Exercise prompt: Read the lines below, and copy any that contain the string "APERTURE".
- - - - -
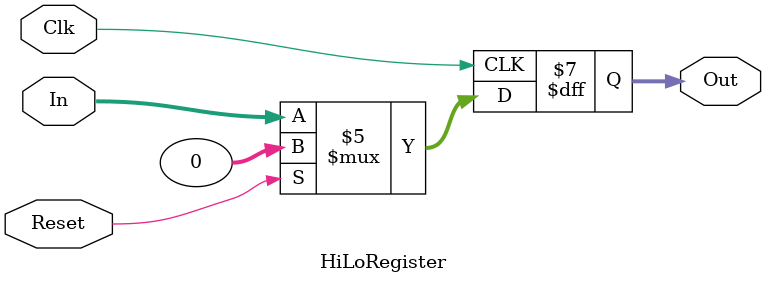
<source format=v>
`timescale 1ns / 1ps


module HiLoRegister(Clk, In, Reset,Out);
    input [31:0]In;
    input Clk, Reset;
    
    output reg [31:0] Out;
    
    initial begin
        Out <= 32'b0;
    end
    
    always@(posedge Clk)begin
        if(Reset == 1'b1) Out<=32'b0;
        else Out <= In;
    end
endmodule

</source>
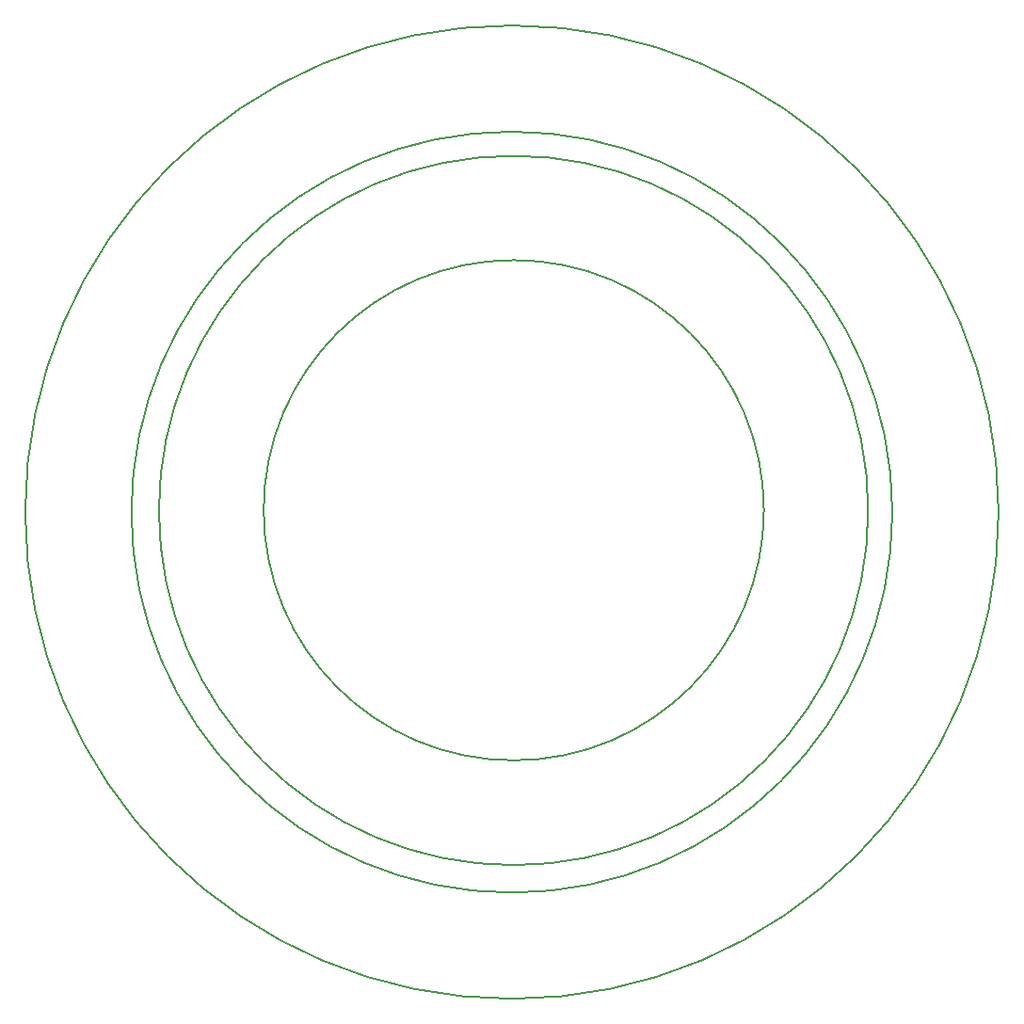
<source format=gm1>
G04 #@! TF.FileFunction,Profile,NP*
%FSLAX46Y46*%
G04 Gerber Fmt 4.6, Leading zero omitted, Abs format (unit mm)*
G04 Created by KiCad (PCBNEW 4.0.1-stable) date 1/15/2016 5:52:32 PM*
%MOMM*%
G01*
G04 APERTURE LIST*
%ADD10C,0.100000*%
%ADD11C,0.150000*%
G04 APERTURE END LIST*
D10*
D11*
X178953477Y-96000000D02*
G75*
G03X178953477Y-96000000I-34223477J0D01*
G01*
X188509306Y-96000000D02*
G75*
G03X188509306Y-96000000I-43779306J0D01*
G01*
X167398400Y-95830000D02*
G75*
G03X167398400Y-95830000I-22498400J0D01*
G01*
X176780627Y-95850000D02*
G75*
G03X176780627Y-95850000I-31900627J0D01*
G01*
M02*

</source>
- - - - -
Completed task:
G04 APERTURE LIST*
G04 APERTURE END LIST*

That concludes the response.